The revelation that East Coast had massaged its train performance has angered some other train operators. Even when East Coast went public with special timetables during the snow and ice in December it did so to make the timetable robust. This seems to suggest that the operation of a special timetable was operationally-led rather than customer-led.
Yes, snow and ice does have a major impact on running long-distance, high speed train. Snow is thrown un up and sticks under the train. This then forms into packed ice which at high speed then falls off and can either bounce under the train with the potential to cause damage under the train, or can be thrown up the side of the train damaging the outer skins of windows. The packed ice also has to be melted and removed on depots at night to allow safety inspections to take place each night on depots.
In contrast to East Coast, Virgin Trains took the decision to continue to operate its normal timetable.
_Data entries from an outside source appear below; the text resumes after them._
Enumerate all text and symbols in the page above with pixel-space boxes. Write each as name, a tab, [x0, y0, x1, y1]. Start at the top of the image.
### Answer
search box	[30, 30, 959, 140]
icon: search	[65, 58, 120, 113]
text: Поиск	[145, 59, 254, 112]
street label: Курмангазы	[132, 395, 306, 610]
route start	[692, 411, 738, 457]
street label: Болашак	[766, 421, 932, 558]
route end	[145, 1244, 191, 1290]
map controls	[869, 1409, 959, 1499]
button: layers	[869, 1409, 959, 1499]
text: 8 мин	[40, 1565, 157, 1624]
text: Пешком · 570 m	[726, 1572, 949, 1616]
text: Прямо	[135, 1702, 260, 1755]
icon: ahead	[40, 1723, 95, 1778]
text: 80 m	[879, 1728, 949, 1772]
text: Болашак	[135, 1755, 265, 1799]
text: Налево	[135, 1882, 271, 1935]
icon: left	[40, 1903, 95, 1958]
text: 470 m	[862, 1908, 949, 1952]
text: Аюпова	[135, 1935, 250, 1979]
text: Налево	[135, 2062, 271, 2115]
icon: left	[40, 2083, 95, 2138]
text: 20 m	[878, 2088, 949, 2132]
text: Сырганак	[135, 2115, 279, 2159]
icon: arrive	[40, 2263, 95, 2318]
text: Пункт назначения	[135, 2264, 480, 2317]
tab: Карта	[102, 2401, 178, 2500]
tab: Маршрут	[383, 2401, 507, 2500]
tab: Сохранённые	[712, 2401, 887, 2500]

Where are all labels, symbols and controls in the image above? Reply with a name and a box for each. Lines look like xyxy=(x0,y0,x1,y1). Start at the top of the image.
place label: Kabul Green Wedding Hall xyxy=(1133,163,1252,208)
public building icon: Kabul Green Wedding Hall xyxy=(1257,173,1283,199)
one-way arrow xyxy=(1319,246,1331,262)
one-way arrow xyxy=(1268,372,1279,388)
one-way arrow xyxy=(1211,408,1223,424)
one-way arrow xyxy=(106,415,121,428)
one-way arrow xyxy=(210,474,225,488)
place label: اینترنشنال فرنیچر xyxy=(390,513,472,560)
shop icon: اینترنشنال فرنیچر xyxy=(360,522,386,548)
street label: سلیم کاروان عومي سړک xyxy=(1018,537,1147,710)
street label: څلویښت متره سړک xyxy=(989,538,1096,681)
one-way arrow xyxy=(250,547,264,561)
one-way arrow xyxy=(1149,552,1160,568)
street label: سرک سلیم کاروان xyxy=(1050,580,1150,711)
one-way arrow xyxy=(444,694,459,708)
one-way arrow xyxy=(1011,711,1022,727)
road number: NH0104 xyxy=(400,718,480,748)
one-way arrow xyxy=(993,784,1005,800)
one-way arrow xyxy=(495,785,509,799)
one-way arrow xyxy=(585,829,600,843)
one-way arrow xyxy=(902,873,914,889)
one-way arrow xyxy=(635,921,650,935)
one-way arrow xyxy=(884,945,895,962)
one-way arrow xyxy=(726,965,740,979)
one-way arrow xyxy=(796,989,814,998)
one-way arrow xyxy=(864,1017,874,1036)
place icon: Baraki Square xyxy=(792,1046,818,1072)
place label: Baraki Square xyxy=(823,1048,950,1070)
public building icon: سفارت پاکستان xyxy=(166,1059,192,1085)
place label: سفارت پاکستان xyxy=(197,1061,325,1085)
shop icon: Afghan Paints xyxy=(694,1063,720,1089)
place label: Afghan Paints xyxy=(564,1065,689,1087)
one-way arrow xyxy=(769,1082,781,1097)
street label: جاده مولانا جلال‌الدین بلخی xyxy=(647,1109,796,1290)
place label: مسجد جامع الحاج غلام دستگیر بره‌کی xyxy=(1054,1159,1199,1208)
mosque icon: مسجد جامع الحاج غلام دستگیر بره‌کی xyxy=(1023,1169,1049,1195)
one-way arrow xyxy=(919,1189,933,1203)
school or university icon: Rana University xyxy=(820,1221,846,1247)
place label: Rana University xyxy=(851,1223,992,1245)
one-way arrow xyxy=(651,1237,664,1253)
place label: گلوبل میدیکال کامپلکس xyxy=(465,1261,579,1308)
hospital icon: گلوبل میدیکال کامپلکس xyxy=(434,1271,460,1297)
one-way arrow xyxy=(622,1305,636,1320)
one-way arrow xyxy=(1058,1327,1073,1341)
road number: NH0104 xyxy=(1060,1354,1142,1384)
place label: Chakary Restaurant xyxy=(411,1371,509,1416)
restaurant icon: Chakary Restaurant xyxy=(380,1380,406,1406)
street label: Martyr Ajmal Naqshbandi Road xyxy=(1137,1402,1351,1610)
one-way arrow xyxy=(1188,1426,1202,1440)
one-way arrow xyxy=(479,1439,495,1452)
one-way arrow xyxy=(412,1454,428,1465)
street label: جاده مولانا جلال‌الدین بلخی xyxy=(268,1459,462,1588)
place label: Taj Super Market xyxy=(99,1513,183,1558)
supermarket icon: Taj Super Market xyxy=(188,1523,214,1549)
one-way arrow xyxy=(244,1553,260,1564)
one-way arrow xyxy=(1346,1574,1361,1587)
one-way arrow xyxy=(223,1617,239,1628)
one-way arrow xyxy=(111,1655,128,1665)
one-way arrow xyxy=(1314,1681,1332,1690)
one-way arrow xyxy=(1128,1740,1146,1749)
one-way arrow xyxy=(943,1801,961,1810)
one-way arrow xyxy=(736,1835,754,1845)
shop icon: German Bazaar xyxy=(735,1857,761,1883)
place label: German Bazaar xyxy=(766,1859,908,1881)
Yes, there were delays but as a senior Virgin Trains manager told LEYTR, "For our passengers the fact that they had confidence that their train would run was more important than performance. We served all destinations throughout the two periods of bad weather and during December out of more that 4000 trains book to run we operated around 94.5%. Performance was just under 66%."
The VT man added: "over half of our passengers make reservations before travel, so to alter the timetable also causes massive inconvenience. There are also many thousands of passengers who travel by rail just once a year and can be really confused with by timetable changes and disruption".
This is true though. Imagine booking an Advance train ticket where the advertised departure is the only one one which travel is permitted for the low price paid and assuming sufficient time is built into your connection at King's Cross or Leeds only to find that your service is running 28 minutes late, that you've either missed or likely to miss your connection on which you must travel, and yet East Coast provide another punctual journey.
If we had the time, m'colleague and I would happily sift through arrival and departure times for Newark or Grantham stations on one specific date and apply the 'window of tolerance' scheduled bus and coach operators have to abide by. It would be very telling indeed.
To end, it's worth pointing out that despite a reduced timetable to make operations more robust, East Coast performance in December was worse than that recorded by opposing Anglo-Scottish operator Virgin Trains.